Fuck this shit, Elise decided.

Without thinking, spurred by an aggression that was as uncharacteristic as it was manic, Elise jumped out from behind her cover, ran across the alley, and got as close as she could to the lesser.

Then she pointed … and fucking shot.

Blam! Blam! Blam!

Two hands, arms outstretched, eyes and body steady, she let the gun do the talking, black blood splattering back on her as she kept closing in and shooting and closing in and …

She didn’t know when to stop.

Wait, she couldn’t stop.

Even when the gun was no longer talking, when the clip or whatever you called it was empty, even when the slayer was so bullet-ridden it was a sieve, she stayed where she was, standing over it, that gun muzzle pointed at her target, her body trembling so badly her teeth were chattering, her knees knocking in their sockets, her breath sawing up and down her throat.

And her forefinger squeezing the trigger—

“Elise?” Axe said from a distance so far off she could barely hear him. “Elise … sweetheart … I’m right behind you.”

“Wh-wh-what—”

“I’m just going to take the gun, ’kay? Let me have the gun—no, don’t turn toward me. Stay where you are.”

His hands traveled gently down her arms and carefully released the weapon from her cramped fingers.

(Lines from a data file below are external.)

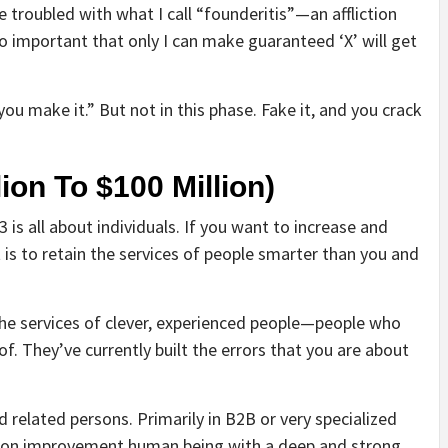
 troubled with what I call “founderitis”—an affliction
o important that only I can make guaranteed ‘X’ will get
 you make it.” But not in this phase. Fake it, and you crack
ion To $100 Million)
3 is all about individuals. If you want to increase and
 is to retain the services of people smarter than you and
 the services of clever, experienced people—people who
f. They’ve currently built the errors that you are about
 related persons. Primarily in B2B or very specialized
tion improvement human being with a deep and strong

As soon as it was out of her grip, she turned to him and burst into tears. “I tried to save him, the Brother, I tried to—”

“We’ve got to go—”

Elise looked past his biceps at the dead body of the Brother: The blond-haired fighter was lying flat on his back, his arms out straight in a T formation, his heavy boots lolling to the sides.

“I was trying to save him, oh, God—”

“Elise, we need to go before the humans get here—”

Across the way, the female soldier picked Peyton up in her arms. “He’s not doing well. Where do we go—”

Human police cars screeched to a halt at the head of the block, humans swarming free of the vehicles and pointing down to where they were in the shadows.

“We can’t leave him—”

“Put down your weapons,” came out from a speaker system. “Put down your weapons now or we will shoot to kill—”

And then things got truly surreal. Like something out of a movie, the Brother’s torso rose up from the pavement. And he looked down his chest, cursed, and said something that sounded like, “I just had Fritz buy this fucking thing.”

Then he reached into what seemed to be his own flesh, picked out a bullet, and flicked it across the alley.

That was when he seemed to notice what was happening with the police cars.

“Fucking humans, not again.” He got to his feet and winced, but seemed otherwise fine. “You two, take the wounded and the female and go that way.” He pointed to the far end of the alley. “Manny should be coming—there he is.”

At that precise moment, a large, boxy vehicle pulled across the other end of the lane, where the humans were not.

“Go now!”

At the barking command, Axe grabbed her hand and started running. And the female with Peyton did the same, the four of them hightailing it down the slushy way to what turned out to be some kind of fancy van.

Just as its wide door slid open and she was about to jump in, Elise looked back. Flashes were flooding the sides of the buildings, and there were popping noises, but not from bullets being discharged.

The Brother was stabbing the slayers back to the Omega, she thought with awe. Holy crap, was she actually seeing this?

“Get in,” Axe said as he gave her a shove into a well-lit interior.

He followed and then dragged the door to a close.

“Hang on, folks!” somebody yelled from up front. “This ride is going to be bumpy—stay on the floor.”

There was a roar and a lurch, and then they were moving. And Elise collapsed back against Axe. How had … what had …

So fast. Her mind couldn’t comprehend how fast it had all gone down. It was like … one minute they were walking up to Peyton inside the cigar bar, and the next she was in an action movie, except it wasn’t a film set at all. It was real.

Looking across the way, Elise blinked away tears. The female fighter had Peyton in her lap, and had braced herself against a mounted table in the center of the space—this was an ambulance, Elise realized. A massive ambulance with all kinds of supplies tacked to its walls or packed in glass-fronted cabinets mounted on the sides.

“Is he alive?” Elise said.

The female didn’t look up. “Yeah. At the moment.”

There was so much blood. Oh, dearest Virgin Scribe … the blood …

But at least they seemed to be going even faster—hopefully to someone who could operate in here, Elise thought. And as they banged and crashed, things rattling all around them, Axe kept her from bowling-balling it, his powerful arms locked around her waist, one of his legs braced against the stand of that operating platform.

“How did he do that?” Elise mumbled. “How did the Brother … survive?”

“Bulletproof vest,” Axe said grimly. “He must have been wearing a bulletproof vest—and the damn thing saved his life.”

FORTY-FOUR

Axe’s adrenaline didn’t stop flowing until Dr. Manello’s mobile surgical unit pulled into some kind of downtown garage and the surgeon opened the sliding door.